**本文抜粋**
══════════════════════════════

短い文章だが、ここに小林氏の言語観の特徴がはっきりと表れている。

実はこの「イメージ」の定義は、小林氏が第2章「詩のリズム」において定義している「記号内容」とほとんど同じである。彼は「言葉とは「記号表現」と「記号内容」が合わさったものであると言って良いでしょう」と言い、「記号表現」と「記号内容」を次のように説明している。

言葉は大きく二つのレベルに分けることができます。例えば、「お母さん」という言葉について考えてみましょう。「お母さん」という言葉を聞いて、私たちが思い浮かべるのは、やさしい(もしくはこわい)母親のイメージです。つまり、「お母さん」という言葉は、私たちに母親の姿を思い起こさせる機能を持っていると言えるでしょう。このように、言葉を見たり聞いたりすることで、私たちの心の中に生れる様々なイメージは、言葉の「記号内容」と呼ばれています。
 一方、「お母さん」という言葉には、母親のイメージ以外にも、「OKAASAN」という音や「お・か・あ・さ・ん」という文字も含まれていることが分かります。そもそも、こうした音声や文字がなければ、私たちは母親の姿をイメージすることができません。このように、イメージを生みだすために必要な言葉の音や文字は「記号表現」と呼ばれています。[6]前掲書「第2章 詩のリズム」、位置No.321、強調は原文ママ

これらはいずれもソシュール言語学 2の受け売りと言ってよい。 3この後小林氏はソシュール言語学に対してほとんど批判することなく詩の批評理論を展開していることから、彼はソシュール言語学をその欠点とともに鵜呑みにしてしまったように思われる。

══════════════════════════════

**やるべきこと**
上にある小林氏の言語観とソシュール言語学についての文章を、その最後の文の後から書き進めてください。

══════════════════════════════

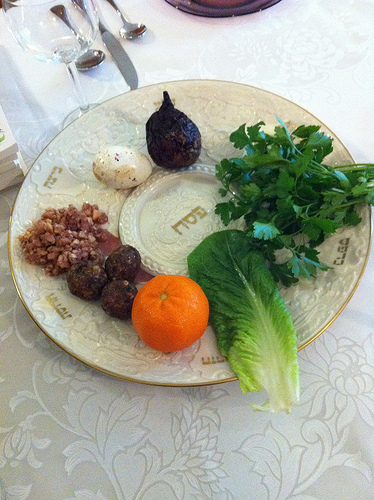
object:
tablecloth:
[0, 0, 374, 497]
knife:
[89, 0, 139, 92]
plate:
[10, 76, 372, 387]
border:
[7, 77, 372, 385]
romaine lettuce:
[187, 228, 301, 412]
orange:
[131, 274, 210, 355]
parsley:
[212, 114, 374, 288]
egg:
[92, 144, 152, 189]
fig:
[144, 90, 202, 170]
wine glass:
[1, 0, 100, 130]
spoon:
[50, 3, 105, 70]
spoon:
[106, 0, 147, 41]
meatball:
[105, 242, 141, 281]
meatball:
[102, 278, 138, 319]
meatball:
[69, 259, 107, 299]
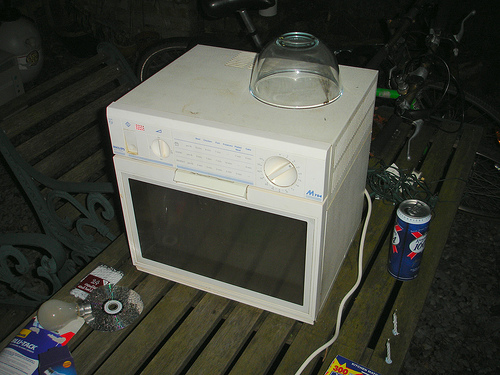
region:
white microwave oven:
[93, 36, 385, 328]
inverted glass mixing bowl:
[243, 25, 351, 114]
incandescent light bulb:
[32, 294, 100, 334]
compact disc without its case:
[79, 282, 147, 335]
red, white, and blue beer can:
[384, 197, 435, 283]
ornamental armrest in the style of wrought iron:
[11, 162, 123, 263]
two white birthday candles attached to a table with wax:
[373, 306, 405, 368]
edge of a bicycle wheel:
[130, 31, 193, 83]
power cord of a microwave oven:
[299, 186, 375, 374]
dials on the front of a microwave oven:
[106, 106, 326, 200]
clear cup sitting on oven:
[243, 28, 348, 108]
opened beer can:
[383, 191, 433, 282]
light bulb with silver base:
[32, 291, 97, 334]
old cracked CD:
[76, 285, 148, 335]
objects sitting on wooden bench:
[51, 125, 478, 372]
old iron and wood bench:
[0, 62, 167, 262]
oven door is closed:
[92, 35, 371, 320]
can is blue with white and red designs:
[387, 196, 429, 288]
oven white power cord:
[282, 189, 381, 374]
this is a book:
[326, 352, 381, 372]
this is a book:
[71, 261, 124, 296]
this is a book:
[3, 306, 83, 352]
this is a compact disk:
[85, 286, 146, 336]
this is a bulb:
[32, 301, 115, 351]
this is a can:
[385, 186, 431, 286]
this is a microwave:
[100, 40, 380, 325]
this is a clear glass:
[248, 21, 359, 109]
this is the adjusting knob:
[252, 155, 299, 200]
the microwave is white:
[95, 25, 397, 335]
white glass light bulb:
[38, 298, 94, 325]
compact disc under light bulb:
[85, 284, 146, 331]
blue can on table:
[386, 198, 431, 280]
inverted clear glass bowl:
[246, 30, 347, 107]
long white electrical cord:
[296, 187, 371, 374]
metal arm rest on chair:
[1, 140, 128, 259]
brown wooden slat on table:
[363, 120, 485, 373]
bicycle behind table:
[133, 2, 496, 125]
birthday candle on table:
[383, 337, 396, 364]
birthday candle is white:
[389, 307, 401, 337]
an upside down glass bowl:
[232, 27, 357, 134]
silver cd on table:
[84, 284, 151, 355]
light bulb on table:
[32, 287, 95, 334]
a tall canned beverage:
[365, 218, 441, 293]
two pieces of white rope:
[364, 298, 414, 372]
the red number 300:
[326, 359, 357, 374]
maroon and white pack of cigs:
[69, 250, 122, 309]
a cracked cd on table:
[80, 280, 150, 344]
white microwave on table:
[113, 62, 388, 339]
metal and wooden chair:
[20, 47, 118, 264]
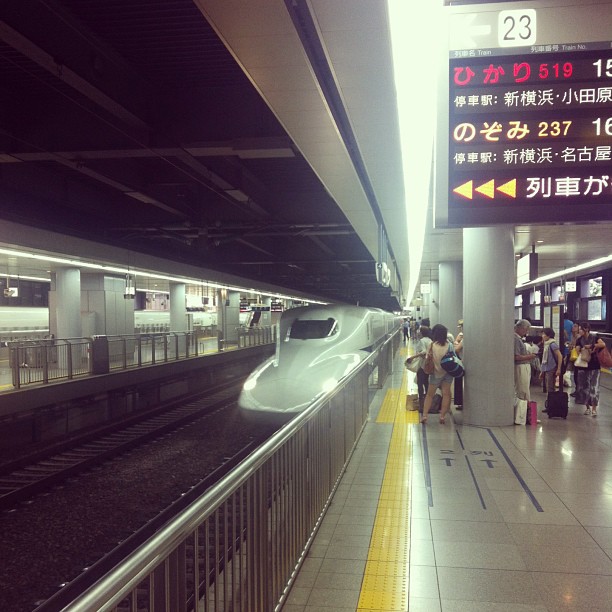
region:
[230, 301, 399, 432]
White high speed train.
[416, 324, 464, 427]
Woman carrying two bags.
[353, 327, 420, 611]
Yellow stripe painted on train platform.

══════════════════════════════

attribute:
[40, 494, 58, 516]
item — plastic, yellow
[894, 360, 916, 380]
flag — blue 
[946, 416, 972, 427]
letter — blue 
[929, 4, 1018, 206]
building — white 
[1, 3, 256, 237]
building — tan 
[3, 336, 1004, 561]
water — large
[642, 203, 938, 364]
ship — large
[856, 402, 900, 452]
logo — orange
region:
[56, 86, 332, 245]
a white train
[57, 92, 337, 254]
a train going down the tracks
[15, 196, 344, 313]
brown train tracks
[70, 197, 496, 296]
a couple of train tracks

══════════════════════════════

**最終回答**
ソシュール言語学の欠点については次回述べるとして、ここでは小林氏の「イメージ」論の問題点について見てみよう。この「イメージ」論の主な誤りは2つある。

1、言葉の受け手だけを見て言葉の送り手が無視されている

まず、彼が「イメージ」を「言葉によって心のなかに浮かんでくるさまざまなモノの姿」と定義するとき、彼は言葉を受け取る側の視点から言葉の「イメージ」について語っている。裏を返せば、言葉を送る側の人(鈴木氏のいう「表現主体」)については全く無視されている。これが第1の誤りである。

なるほど、たしかに言葉の受け手側から見れば、言葉を聞いたり読んだりしたとき受け手の心の中に「モノの姿」がひとりでに浮んでくるように見える。だが、この言葉の背後にはこれを言ったり書いたりした誰かがいるということを忘れてはならない。

言葉の送り手が自身の認識の対象を言葉として表現するまでには、対象→認識→表現という過程が存在する。一方、言葉の受け手はこの過程を逆にたどって送り手の認識および認識の対象を捉えるのである。

つまり、言葉の送り手が認識対象を言葉として表現してから、それを言葉の受け手が受け取って表現の対象を認識するまでの間には、対象→認識→表現→認識→対象という過程が存在するのだが、小林氏はこの過程の前半(対象→認識→表現)を切り捨ててしまって後半の部分(表現→認識→対象)しか見ていない。ここから、表現から直接に「イメージ」が生み出されるかのように考えてしまったのが彼の誤りである。

彼が「イメージ」と呼んでいるものは、実は言葉の受け手が表現を媒介にして捉えた送り手の認識対象なのである。彼の言語観では、言葉の背後にある表現過程(対象→認識→表現)がいわばブラックボックス化され、知ることのできないものになっているといえよう。

2、表現主体が捉えた対象と一般概念としての「どら焼き」とを区別していない

第2の誤りは、表現主体の捉えた具体的な対象としての「どら焼き」と、言語の形式に結びついている一般的な概念としての「どら焼き」を混同している点である。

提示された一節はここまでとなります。